The OBR estimates the Chancellor would face an extra £20.8 billion of debt interest in 2025/26, if interest rates were 1% higher.
That would wipe out the benefit of freezing income tax allowances, and a big chunk of the corporation tax rise too.
The rate at which the government can borrow money over 10 years has risen to 0.8%, from 0.2% at the beginning of the year, as inflation concerns are building.
The Bank of England, pension funds and insurance companies might bail the Chancellor out.
Laith Khalaf, financial analyst at AJ Bell, comments: “Heavily indebted Chancellors would normally welcome a nice dose of inflation to whittle away their borrowing, but rising prices are a double-edged sword in today’s climate of ultra-low interest rates. That’s because inflation concerns have been bumping up the cost of government debt this year, and could yet blow a hole in the Chancellor’s best laid plans.
“The government was able borrow money for 10 years at just 0.2% at the beginning of this year, and that’s now risen to 0.8%, as markets are pricing in an economic reflation on the back of the vaccine roll out. That’s still an incredibly low cost to borrow, but the OBR reckons that if interest rates were 1% higher, that would add £20.8 billion to the government’s debt interest bill in 2025/26. To put that in context, that would wipe out all the £8.2 billion gain the Treasury expects from freezing income tax allowances, as well as a sizeable chunk of the £17.2 billion projected to roll in from the rise in corporation tax.
“Inflation is a dog that hasn’t barked despite huge monetary stimulus over the last twelve years, and the fears we’re seeing in the market today could well fizzle out before raising government bond yields much higher. But the numbers from the OBR do highlight how vulnerable the Exchequer is to a bond market sell-off, and the bond vigilantes, who might decide they want a bit more return to lend to the Treasury in future. As James Carville, an aide to President Clinton, famously said in 1994, he’d quite like to be reincarnated as the bond market, because then you could “intimidate everybody”.

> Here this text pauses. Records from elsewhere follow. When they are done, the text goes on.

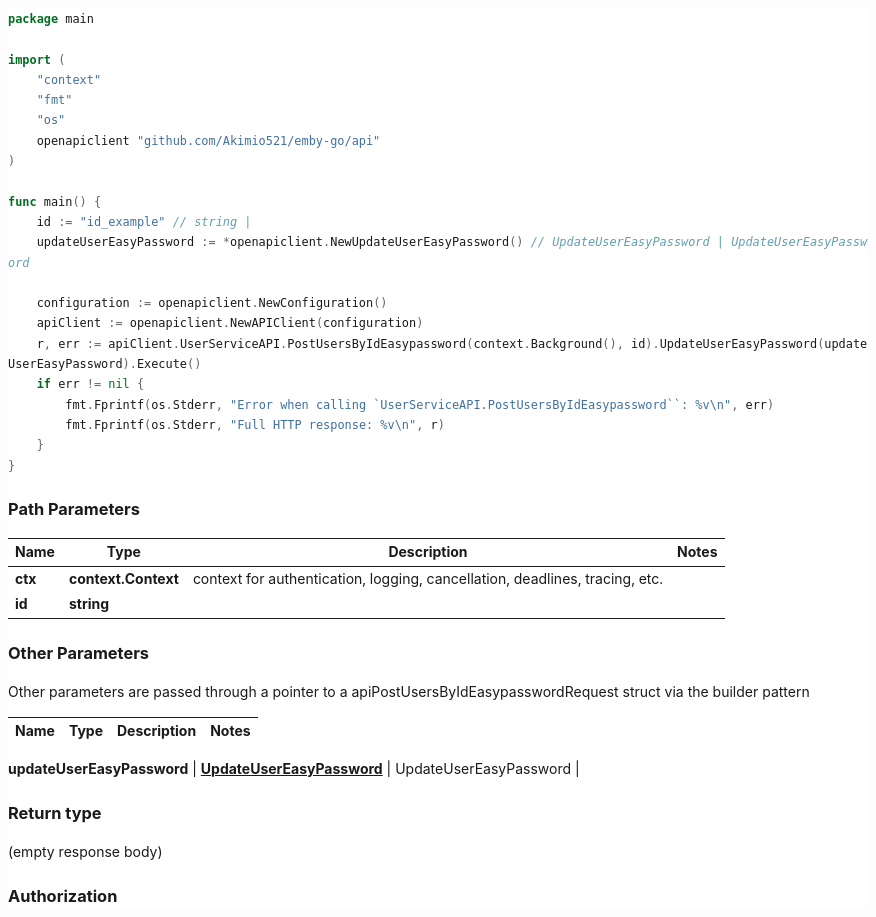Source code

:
 ```go
package main

import (
	"context"
	"fmt"
	"os"
	openapiclient "github.com/Akimio521/emby-go/api"
)

func main() {
	id := "id_example" // string | 
	updateUserEasyPassword := *openapiclient.NewUpdateUserEasyPassword() // UpdateUserEasyPassword | UpdateUserEasyPassword

	configuration := openapiclient.NewConfiguration()
	apiClient := openapiclient.NewAPIClient(configuration)
	r, err := apiClient.UserServiceAPI.PostUsersByIdEasypassword(context.Background(), id).UpdateUserEasyPassword(updateUserEasyPassword).Execute()
	if err != nil {
		fmt.Fprintf(os.Stderr, "Error when calling `UserServiceAPI.PostUsersByIdEasypassword``: %v\n", err)
		fmt.Fprintf(os.Stderr, "Full HTTP response: %v\n", r)
	}
}
```

### Path Parameters


Name | Type | Description  | Notes
------------- | ------------- | ------------- | -------------
**ctx** | **context.Context** | context for authentication, logging, cancellation, deadlines, tracing, etc.
**id** | **string** |  | 

### Other Parameters

Other parameters are passed through a pointer to a apiPostUsersByIdEasypasswordRequest struct via the builder pattern


Name | Type | Description  | Notes
------------- | ------------- | ------------- | -------------

 **updateUserEasyPassword** | [**UpdateUserEasyPassword**](UpdateUserEasyPassword.md) | UpdateUserEasyPassword | 

### Return type

 (empty response body)

### Authorization

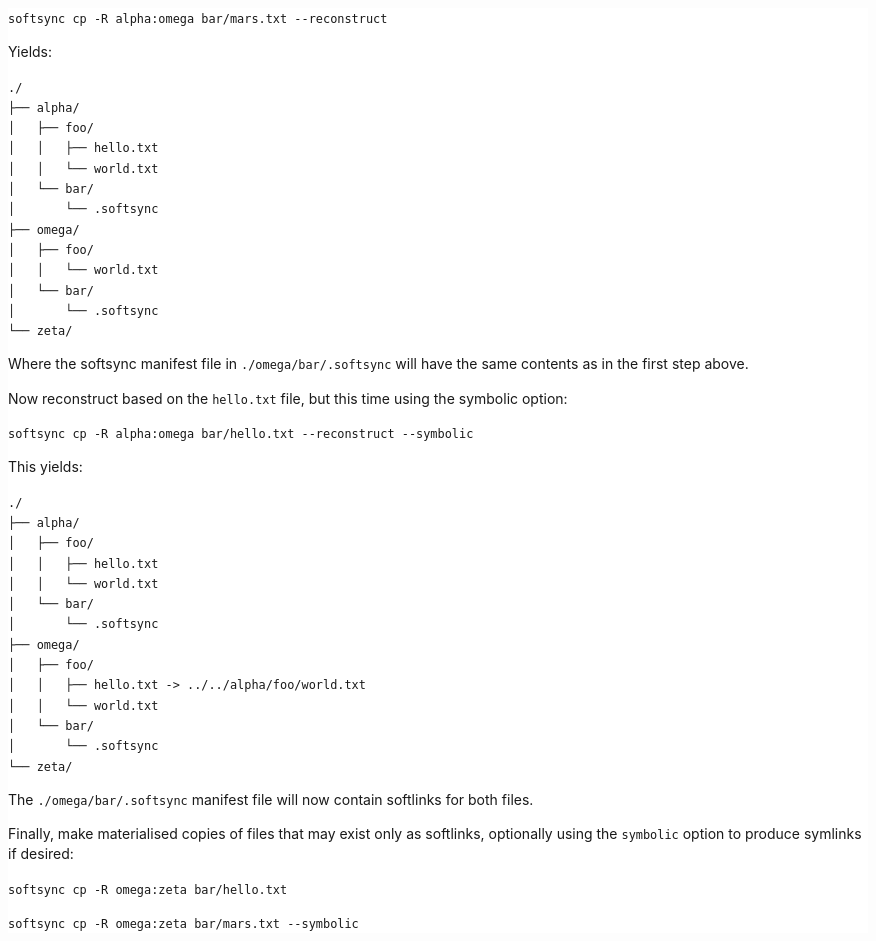 `softsync cp -R alpha:omega bar/mars.txt --reconstruct`

Yields:

```
./
├── alpha/
│   ├── foo/
│   │   ├── hello.txt
│   │   └── world.txt
│   └── bar/
│       └── .softsync
├── omega/
│   ├── foo/
│   │   └── world.txt
│   └── bar/
│       └── .softsync
└── zeta/
```

Where the softsync manifest file in `./omega/bar/.softsync` will have the
same contents as in the first step above.

Now reconstruct based on the `hello.txt` file, but this time using the
symbolic option:

`softsync cp -R alpha:omega bar/hello.txt --reconstruct --symbolic`

This yields:

```
./
├── alpha/
│   ├── foo/
│   │   ├── hello.txt
│   │   └── world.txt
│   └── bar/
│       └── .softsync
├── omega/
│   ├── foo/
│   │   ├── hello.txt -> ../../alpha/foo/world.txt
│   │   └── world.txt
│   └── bar/
│       └── .softsync
└── zeta/
```

The `./omega/bar/.softsync` manifest file will now contain softlinks for
both files.

Finally, make materialised copies of files that may exist only as
softlinks, optionally using the `symbolic` option to produce symlinks
if desired:

`softsync cp -R omega:zeta bar/hello.txt`

`softsync cp -R omega:zeta bar/mars.txt --symbolic`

“The good news for the Chancellor is that there are plenty of fairly price-insensitive bond buyers out there, such as pension funds, insurance companies, and funds which simply want to limit volatility. The Bank of England is another buyer of government debt through its £875 billion QE gilt purchase programme. The Treasury is effectively paying bank base rate of 0.1% on this massive chunk of QE debt, again a sign of its susceptibility to interest rate rises.